**TASK TO COMPLETE**
Quote the lines from the one containing "Задача: вычислить в" to the one containing "В ШЗ Issue имеется", both included.

**Excerpts from a dataset**
⟨
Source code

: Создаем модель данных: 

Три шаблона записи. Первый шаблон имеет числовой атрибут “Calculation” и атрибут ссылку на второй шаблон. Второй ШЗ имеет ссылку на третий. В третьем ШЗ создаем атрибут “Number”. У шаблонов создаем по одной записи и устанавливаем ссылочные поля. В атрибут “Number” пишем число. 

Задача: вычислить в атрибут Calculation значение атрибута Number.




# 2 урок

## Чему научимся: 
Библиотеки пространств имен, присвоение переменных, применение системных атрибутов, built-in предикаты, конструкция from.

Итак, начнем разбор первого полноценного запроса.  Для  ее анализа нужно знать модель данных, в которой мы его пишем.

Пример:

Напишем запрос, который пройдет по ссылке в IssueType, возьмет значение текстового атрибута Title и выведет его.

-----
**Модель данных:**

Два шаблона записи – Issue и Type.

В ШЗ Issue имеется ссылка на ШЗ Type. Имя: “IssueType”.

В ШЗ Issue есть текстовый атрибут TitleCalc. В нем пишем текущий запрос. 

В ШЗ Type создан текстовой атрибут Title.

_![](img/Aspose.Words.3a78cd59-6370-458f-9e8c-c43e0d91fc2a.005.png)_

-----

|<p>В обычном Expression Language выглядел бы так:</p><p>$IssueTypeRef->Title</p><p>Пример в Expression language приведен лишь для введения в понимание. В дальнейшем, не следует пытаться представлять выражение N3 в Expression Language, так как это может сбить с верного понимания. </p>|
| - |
⟩
**ANSWER SPACE**
Задача: вычислить в атрибут Calculation значение атрибута Number.




# 2 урок

## Чему научимся: 
Библиотеки пространств имен, присвоение переменных, применение системных атрибутов, built-in предикаты, конструкция from.

Итак, начнем разбор первого полноценного запроса.  Для  ее анализа нужно знать модель данных, в которой мы его пишем.

Пример:

Напишем запрос, который пройдет по ссылке в IssueType, возьмет значение текстового атрибута Title и выведет его.

-----
**Модель данных:**

Два шаблона записи – Issue и Type.

В ШЗ Issue имеется ссылка на ШЗ Type. Имя: “IssueType”.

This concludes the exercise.